** BRIEF **
Count every line below that holds "lines". Number only.

───

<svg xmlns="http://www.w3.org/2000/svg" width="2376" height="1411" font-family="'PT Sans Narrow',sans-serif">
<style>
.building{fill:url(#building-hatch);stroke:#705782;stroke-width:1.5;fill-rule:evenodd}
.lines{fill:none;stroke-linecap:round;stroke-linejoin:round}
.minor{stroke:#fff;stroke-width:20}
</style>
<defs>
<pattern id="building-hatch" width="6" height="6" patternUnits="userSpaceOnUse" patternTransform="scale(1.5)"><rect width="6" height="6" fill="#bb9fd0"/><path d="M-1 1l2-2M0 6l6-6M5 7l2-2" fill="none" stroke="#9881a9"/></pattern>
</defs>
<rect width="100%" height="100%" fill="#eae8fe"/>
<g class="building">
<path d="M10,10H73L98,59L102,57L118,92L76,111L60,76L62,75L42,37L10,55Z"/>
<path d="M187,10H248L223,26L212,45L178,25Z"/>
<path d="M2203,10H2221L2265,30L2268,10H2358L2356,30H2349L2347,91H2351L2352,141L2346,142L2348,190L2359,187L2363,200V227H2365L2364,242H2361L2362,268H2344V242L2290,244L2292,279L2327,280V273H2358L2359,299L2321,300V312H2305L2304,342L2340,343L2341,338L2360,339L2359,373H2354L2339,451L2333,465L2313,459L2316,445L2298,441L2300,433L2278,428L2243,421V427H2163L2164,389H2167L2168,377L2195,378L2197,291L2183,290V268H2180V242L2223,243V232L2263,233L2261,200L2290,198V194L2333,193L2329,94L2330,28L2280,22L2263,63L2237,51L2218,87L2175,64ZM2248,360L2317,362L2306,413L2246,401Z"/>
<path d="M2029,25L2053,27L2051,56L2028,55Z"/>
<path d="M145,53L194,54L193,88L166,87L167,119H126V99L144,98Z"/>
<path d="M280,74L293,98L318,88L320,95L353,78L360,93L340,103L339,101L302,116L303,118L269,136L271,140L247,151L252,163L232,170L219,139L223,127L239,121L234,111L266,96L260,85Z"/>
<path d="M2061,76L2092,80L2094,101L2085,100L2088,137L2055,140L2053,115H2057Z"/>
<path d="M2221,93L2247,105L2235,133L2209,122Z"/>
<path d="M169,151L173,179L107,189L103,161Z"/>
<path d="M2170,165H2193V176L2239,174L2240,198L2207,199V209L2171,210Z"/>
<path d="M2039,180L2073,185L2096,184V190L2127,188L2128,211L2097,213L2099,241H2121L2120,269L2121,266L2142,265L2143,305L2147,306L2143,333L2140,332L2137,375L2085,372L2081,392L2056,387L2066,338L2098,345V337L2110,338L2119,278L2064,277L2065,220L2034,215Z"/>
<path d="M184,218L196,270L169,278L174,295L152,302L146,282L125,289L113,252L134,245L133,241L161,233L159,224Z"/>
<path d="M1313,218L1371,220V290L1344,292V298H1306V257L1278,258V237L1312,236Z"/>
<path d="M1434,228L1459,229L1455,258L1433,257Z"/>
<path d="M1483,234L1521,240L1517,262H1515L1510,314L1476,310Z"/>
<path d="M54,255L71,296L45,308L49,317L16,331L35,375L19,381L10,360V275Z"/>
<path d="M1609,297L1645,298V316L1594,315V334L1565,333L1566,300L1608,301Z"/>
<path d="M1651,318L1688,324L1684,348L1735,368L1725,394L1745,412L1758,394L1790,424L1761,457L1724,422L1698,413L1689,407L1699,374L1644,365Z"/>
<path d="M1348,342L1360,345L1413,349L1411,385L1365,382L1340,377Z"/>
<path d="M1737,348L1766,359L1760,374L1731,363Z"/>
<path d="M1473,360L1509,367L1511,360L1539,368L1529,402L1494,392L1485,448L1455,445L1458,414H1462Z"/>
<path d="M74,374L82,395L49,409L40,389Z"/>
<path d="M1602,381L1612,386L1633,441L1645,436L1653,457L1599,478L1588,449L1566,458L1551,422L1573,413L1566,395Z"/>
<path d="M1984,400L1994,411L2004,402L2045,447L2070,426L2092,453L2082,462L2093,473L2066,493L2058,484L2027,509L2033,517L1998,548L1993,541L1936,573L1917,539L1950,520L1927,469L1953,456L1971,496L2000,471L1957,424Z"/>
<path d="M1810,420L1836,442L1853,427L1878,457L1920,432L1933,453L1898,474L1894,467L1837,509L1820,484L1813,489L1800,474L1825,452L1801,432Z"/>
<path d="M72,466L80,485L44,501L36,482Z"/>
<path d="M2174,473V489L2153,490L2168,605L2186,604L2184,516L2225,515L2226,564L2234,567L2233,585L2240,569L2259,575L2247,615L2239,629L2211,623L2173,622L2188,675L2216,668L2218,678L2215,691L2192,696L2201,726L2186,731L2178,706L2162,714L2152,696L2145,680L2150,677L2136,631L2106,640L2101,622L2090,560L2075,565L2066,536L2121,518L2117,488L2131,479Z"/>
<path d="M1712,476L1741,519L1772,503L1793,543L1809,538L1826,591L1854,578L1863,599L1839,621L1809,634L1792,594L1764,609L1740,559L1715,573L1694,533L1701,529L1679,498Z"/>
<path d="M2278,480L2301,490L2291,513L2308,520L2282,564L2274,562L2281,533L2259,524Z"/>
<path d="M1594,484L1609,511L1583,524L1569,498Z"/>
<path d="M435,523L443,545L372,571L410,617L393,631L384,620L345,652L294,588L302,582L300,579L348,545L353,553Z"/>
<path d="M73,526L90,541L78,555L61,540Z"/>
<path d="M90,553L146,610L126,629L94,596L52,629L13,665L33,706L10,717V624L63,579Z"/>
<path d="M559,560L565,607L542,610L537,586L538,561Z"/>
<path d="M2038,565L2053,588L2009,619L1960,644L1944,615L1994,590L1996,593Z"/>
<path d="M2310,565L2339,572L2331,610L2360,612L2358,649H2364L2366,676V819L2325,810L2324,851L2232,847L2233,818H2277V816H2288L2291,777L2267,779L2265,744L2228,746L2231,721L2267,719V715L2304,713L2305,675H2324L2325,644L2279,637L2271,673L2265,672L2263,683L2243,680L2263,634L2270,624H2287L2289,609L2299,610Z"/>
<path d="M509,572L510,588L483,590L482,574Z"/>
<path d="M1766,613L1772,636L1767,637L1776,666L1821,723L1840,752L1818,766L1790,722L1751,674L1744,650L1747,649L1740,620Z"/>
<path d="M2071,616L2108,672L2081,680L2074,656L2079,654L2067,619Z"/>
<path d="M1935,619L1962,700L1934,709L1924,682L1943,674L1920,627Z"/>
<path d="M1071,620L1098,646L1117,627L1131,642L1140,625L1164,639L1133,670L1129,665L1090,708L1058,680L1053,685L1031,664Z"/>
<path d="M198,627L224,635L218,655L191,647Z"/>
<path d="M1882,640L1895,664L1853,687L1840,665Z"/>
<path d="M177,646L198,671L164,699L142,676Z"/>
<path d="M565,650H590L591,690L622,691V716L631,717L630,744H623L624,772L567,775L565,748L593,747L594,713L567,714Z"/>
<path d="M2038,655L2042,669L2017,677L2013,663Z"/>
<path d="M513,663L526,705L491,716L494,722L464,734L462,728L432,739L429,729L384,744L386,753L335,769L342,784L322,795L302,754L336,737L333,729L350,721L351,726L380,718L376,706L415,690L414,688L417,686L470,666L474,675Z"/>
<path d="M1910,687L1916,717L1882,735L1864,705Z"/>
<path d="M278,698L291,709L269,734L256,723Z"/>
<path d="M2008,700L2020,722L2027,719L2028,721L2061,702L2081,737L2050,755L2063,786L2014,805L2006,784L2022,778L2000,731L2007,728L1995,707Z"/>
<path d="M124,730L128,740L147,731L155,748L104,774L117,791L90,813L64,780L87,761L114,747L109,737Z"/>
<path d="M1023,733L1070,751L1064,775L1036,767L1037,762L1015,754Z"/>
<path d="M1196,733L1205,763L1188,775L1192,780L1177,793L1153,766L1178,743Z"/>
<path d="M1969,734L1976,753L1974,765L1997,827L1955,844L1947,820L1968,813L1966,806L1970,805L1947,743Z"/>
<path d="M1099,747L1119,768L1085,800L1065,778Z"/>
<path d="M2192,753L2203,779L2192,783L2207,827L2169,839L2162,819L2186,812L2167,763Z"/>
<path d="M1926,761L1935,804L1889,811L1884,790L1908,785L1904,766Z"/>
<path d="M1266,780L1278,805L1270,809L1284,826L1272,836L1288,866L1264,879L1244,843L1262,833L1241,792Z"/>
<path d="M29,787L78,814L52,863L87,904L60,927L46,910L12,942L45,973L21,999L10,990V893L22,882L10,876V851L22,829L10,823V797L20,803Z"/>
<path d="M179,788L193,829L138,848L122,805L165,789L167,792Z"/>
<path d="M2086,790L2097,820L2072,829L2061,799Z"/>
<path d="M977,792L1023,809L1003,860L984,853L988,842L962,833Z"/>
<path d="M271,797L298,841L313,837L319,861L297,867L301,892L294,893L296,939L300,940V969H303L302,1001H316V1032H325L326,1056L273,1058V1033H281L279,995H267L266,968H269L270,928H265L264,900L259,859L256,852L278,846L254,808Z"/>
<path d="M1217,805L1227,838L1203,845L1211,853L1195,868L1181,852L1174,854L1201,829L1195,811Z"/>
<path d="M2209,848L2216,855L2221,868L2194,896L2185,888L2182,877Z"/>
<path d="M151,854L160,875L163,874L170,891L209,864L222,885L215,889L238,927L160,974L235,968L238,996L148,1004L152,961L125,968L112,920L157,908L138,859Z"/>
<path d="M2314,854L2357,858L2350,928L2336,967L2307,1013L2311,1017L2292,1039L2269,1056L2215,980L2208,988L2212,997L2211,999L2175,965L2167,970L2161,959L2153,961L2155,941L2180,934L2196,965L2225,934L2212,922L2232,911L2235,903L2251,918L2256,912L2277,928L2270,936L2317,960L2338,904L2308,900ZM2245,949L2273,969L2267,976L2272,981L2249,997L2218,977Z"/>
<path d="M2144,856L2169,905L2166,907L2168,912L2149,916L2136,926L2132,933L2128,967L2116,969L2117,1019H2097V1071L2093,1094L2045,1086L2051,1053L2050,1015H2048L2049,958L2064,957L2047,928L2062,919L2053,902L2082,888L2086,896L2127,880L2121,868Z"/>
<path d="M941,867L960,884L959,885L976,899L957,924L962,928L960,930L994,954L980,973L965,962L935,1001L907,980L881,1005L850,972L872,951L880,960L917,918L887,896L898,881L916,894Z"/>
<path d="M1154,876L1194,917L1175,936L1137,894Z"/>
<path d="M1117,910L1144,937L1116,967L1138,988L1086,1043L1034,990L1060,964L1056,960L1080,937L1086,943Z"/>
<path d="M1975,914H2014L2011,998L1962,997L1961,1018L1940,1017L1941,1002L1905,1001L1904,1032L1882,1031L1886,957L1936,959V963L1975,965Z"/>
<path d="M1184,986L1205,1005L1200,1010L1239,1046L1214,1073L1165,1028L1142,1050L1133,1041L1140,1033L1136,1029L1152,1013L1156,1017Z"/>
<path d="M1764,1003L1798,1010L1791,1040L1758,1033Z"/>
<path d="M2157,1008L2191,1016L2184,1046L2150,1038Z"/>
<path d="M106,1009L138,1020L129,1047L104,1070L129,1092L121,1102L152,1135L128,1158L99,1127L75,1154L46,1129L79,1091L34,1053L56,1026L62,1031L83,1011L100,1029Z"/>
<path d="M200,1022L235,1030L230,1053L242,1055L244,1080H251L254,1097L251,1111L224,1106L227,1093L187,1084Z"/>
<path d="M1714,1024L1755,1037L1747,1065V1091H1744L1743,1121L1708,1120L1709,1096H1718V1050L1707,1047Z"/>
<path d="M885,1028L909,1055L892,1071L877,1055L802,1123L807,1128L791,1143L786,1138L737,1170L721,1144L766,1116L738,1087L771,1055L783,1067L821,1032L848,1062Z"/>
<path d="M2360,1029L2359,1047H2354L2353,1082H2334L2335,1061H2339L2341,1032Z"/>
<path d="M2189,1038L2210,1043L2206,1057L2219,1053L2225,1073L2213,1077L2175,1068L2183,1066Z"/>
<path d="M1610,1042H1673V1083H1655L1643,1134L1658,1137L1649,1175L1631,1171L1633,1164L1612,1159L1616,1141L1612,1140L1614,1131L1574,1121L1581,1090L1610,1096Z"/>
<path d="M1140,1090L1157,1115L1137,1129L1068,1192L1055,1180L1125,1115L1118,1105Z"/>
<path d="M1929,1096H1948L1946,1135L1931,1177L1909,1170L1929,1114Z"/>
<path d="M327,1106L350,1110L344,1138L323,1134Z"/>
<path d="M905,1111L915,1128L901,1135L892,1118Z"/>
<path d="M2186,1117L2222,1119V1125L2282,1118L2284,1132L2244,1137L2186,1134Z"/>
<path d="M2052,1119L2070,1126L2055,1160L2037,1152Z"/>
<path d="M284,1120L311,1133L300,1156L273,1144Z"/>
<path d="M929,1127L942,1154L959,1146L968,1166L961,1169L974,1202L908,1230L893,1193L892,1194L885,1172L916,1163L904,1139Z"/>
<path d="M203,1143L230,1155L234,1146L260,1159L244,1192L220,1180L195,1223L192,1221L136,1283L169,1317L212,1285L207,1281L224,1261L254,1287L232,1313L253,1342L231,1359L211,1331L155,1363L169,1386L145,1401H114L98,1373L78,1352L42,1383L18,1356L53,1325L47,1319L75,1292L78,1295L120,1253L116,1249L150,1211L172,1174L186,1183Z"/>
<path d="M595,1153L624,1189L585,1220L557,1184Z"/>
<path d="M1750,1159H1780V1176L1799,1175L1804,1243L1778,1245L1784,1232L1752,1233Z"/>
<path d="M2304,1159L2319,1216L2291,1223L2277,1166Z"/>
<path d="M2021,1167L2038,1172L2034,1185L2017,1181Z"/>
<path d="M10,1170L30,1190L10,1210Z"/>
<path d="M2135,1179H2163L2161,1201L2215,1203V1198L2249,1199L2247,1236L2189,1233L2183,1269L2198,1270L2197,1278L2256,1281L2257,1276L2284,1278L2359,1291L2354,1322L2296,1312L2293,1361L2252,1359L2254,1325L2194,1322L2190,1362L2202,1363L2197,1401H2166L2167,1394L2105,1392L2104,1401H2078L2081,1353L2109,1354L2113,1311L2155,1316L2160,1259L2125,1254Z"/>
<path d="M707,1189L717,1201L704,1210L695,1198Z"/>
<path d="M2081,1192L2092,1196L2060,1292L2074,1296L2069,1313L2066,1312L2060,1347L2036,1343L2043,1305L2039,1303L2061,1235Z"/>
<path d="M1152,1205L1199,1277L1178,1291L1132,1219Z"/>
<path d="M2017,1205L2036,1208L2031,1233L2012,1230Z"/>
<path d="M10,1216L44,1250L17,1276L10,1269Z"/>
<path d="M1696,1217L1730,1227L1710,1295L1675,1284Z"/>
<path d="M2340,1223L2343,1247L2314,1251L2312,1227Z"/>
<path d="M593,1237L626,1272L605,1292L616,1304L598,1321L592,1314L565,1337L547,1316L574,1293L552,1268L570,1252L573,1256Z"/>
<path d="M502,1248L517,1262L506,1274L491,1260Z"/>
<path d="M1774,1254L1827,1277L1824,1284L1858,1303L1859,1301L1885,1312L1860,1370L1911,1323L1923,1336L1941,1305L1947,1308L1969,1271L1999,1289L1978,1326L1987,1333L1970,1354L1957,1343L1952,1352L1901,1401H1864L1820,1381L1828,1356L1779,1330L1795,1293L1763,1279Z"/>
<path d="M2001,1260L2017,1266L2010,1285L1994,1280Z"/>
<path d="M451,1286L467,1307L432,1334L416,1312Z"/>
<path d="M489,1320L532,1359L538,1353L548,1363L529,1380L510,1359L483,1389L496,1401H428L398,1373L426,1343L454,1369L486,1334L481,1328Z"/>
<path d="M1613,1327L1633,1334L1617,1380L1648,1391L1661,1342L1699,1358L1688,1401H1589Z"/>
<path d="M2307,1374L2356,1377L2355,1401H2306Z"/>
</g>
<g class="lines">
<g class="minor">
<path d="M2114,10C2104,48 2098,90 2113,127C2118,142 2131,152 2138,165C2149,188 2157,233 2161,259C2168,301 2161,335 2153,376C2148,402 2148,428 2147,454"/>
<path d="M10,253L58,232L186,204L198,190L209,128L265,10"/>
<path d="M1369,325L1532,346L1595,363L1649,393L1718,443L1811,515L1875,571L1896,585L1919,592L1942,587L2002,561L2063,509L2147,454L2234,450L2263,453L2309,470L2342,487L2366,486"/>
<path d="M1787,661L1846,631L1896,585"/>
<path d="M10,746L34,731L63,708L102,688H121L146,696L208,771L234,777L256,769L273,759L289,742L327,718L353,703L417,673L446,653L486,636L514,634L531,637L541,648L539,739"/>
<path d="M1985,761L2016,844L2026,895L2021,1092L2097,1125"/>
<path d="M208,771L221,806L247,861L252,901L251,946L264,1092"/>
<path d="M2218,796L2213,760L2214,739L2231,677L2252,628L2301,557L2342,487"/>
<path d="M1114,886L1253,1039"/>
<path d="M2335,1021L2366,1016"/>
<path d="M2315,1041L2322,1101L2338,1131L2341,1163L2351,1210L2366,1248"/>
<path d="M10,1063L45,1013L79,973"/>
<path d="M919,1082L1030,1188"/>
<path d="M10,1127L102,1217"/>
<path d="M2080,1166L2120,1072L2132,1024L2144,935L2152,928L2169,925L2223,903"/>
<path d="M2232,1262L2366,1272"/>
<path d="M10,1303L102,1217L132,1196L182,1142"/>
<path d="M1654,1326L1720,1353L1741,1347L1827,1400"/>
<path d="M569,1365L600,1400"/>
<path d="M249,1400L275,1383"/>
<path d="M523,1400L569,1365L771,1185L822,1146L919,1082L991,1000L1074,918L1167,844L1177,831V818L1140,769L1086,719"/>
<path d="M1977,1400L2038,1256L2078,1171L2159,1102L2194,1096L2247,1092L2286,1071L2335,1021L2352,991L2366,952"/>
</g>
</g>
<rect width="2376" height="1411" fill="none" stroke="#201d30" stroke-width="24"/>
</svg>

───

** REPLY TO THE TASK **
2